[Extracted page text data]
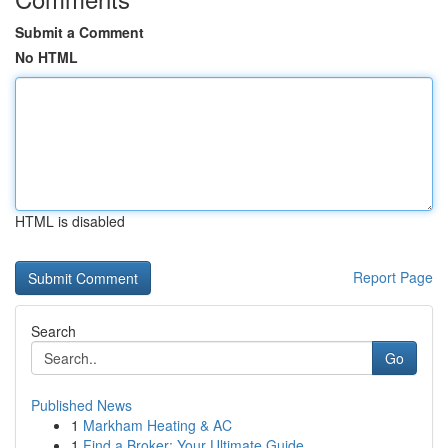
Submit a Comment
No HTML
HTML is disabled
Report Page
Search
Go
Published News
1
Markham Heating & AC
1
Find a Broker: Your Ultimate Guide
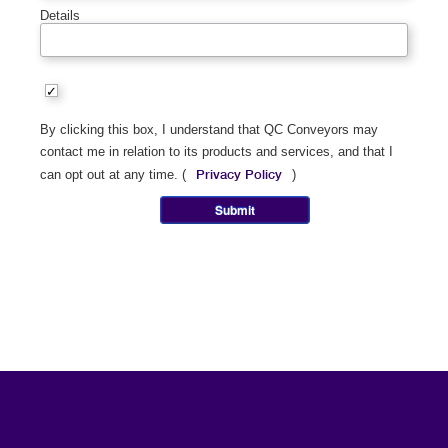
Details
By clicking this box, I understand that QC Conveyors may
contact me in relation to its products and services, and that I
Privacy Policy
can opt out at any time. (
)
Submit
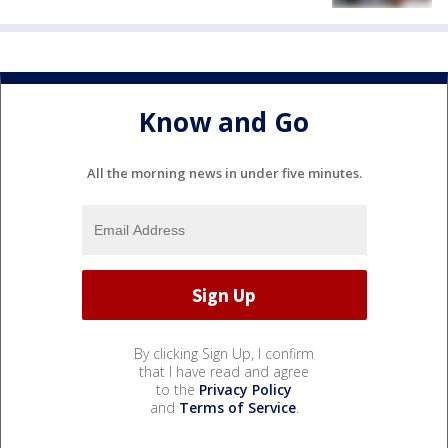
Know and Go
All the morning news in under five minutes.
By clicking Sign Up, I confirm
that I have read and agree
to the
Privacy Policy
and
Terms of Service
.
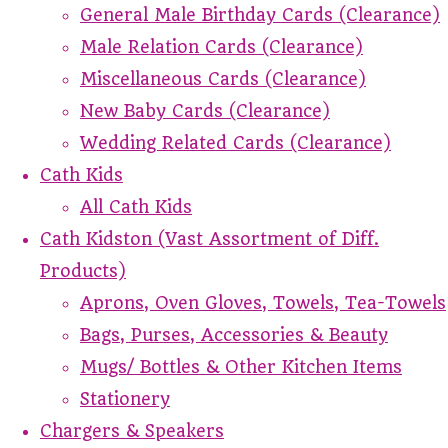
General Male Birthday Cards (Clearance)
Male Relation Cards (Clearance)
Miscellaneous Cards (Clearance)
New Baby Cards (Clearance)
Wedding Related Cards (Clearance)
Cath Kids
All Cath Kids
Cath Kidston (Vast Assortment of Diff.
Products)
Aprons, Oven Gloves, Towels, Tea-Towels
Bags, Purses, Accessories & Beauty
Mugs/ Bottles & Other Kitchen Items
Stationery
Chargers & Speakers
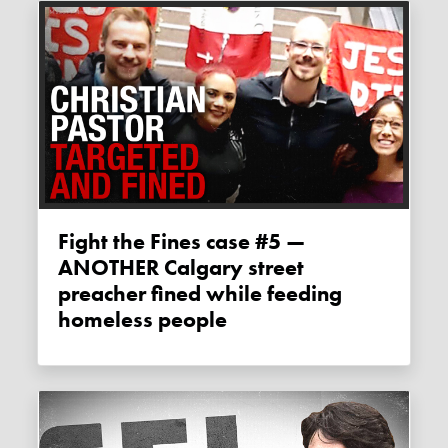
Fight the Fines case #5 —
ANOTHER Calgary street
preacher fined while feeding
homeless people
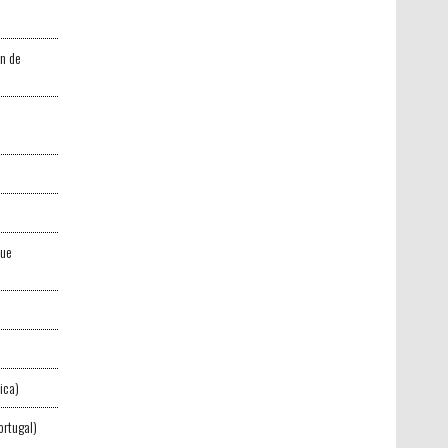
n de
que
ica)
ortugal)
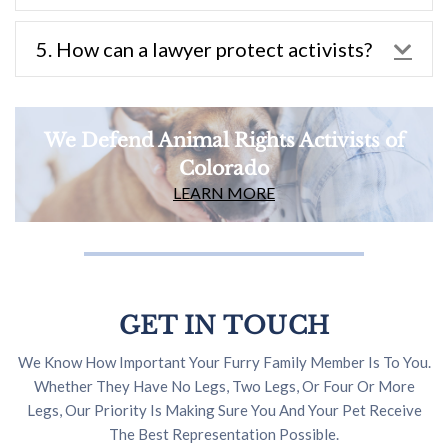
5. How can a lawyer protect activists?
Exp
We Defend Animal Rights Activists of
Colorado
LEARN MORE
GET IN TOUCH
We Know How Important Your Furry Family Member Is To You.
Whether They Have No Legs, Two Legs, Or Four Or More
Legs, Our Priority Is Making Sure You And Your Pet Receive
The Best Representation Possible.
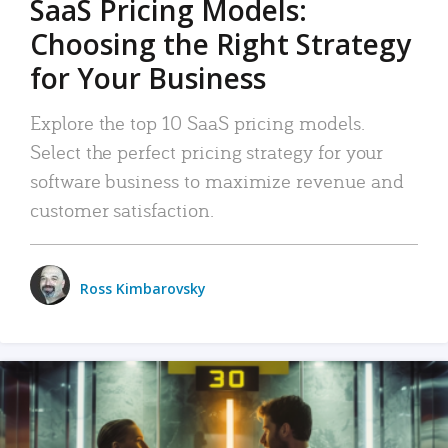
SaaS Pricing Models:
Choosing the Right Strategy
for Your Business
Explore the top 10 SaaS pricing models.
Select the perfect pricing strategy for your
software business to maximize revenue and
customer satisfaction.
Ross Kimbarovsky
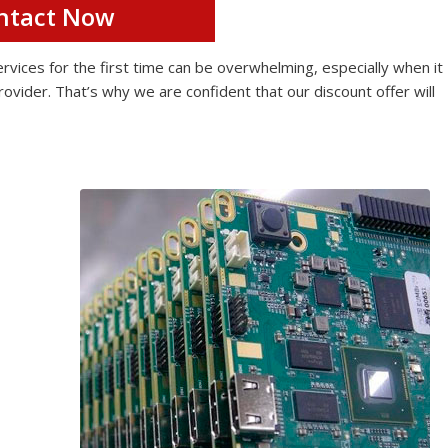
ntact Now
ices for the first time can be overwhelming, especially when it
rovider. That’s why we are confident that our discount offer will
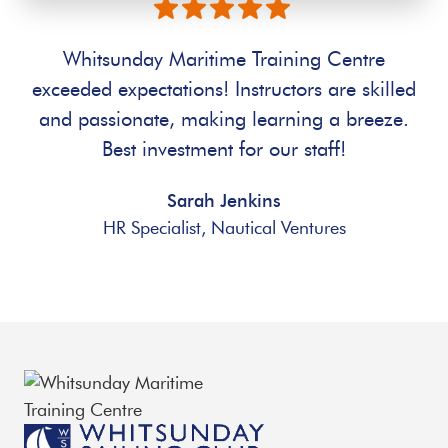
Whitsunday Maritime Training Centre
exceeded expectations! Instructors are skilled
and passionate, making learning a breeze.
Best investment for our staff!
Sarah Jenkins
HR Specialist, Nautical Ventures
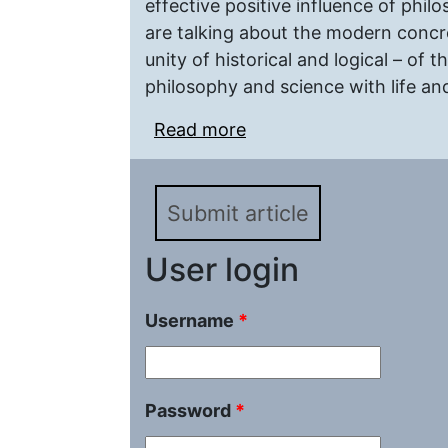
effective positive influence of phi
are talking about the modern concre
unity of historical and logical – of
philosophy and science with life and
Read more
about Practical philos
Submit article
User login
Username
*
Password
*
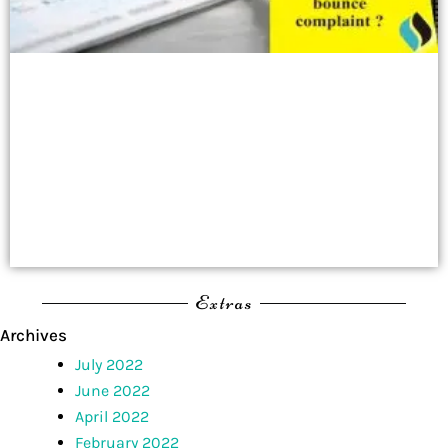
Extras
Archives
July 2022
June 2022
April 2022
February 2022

...

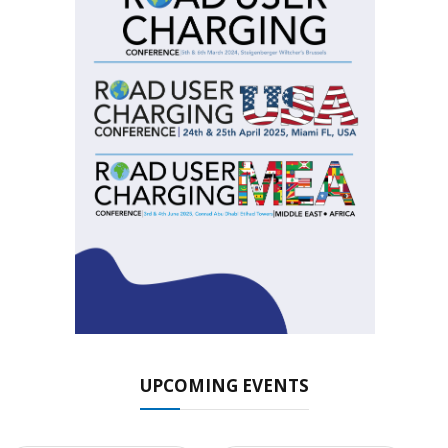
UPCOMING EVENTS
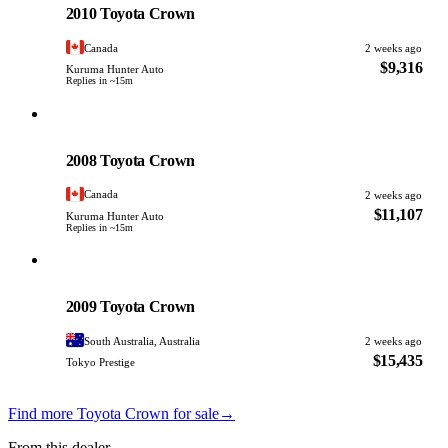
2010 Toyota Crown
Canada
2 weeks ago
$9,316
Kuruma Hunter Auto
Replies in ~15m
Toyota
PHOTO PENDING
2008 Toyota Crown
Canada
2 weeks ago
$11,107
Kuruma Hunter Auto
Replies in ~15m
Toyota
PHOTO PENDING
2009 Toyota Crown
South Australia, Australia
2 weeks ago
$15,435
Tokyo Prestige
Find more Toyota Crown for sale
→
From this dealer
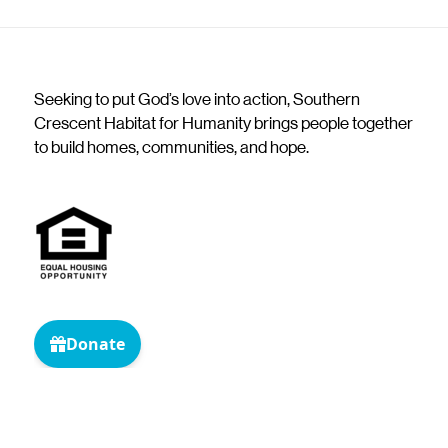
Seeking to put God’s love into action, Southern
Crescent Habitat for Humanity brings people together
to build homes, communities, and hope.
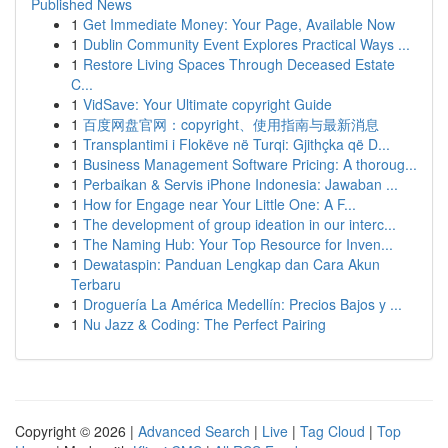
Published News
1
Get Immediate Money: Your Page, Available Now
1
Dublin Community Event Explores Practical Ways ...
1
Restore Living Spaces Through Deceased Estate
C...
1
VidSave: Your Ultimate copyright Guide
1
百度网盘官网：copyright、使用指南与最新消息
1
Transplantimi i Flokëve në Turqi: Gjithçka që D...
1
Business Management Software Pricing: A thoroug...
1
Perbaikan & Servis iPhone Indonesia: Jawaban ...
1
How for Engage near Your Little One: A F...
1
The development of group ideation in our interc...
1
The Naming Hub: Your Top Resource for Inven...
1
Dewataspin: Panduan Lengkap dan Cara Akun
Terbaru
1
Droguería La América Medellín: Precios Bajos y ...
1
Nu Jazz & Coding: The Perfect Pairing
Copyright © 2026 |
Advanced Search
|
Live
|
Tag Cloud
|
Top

**Your goal**
Which lines of the extracted page text data above contain the word "people"? Report each of those lines in full, treating uppercase and lowercase as different.

**Task response**
homeless people
Crescent Habitat for Humanity brings people together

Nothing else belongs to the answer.